Each SLI feeds into an error budget. When the budget is exhausted (e.g., provisioning success rate drops below 99.2% for a rolling 7-day window), we freeze feature deployments and focus on reliability.
Distributed tracing via OpenTelemetry ties together the full request path: Flutter app call, API gateway, provisioning service, SM-DP+ call, carrier callback, and balance update. A single trace ID follows the request across all systems, making incident investigation a matter of searching for one string rather than correlating timestamps across log files.
Lessons from Production
After running this system in production across 150+ countries, a few lessons stand out:
Carrier APIs are the bottleneck, not your code. We spent months optimizing our internal latency before realizing that 80% of our p99 provisioning time was waiting on SM-DP+ responses. The real optimization was improving timeout handling and fallback routing.

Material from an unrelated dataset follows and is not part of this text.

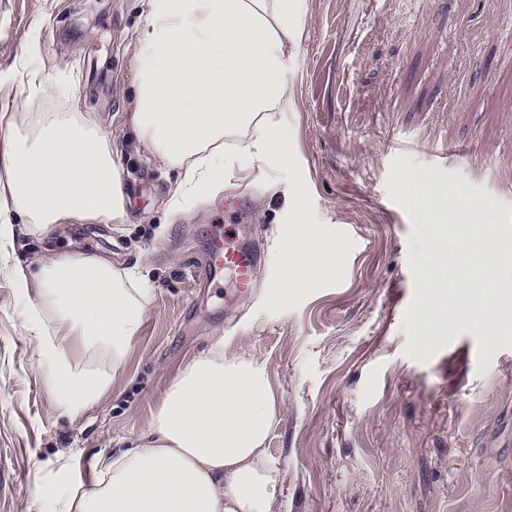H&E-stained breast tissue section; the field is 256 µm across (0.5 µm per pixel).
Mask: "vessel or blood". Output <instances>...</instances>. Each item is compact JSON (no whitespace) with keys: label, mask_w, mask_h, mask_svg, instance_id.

Idempotency is not optional in telecom. A single duplicate provisioning request creates an orphaned profile that costs money and confuses the user. Idempotency keys paid for themselves in the first week.
CDR reconciliation never fully automates. We got it to 98% automated, but the remaining 2% — timezone edge cases, carrier-specific CDR quirks, profiles that activate in one country but roam to another within the same CDR period — always requires human review. Budget engineering time for it.
Building a provisioning backend for a global pay-as-you-go eSIM product is essentially building a mini telecom billing system on top of a multi-vendor profile management layer. The standards (RSP, SGP.22, ES2+) give you a foundation, but the real engineering is in the routing, metering, and error handling that makes it all invisible to the user.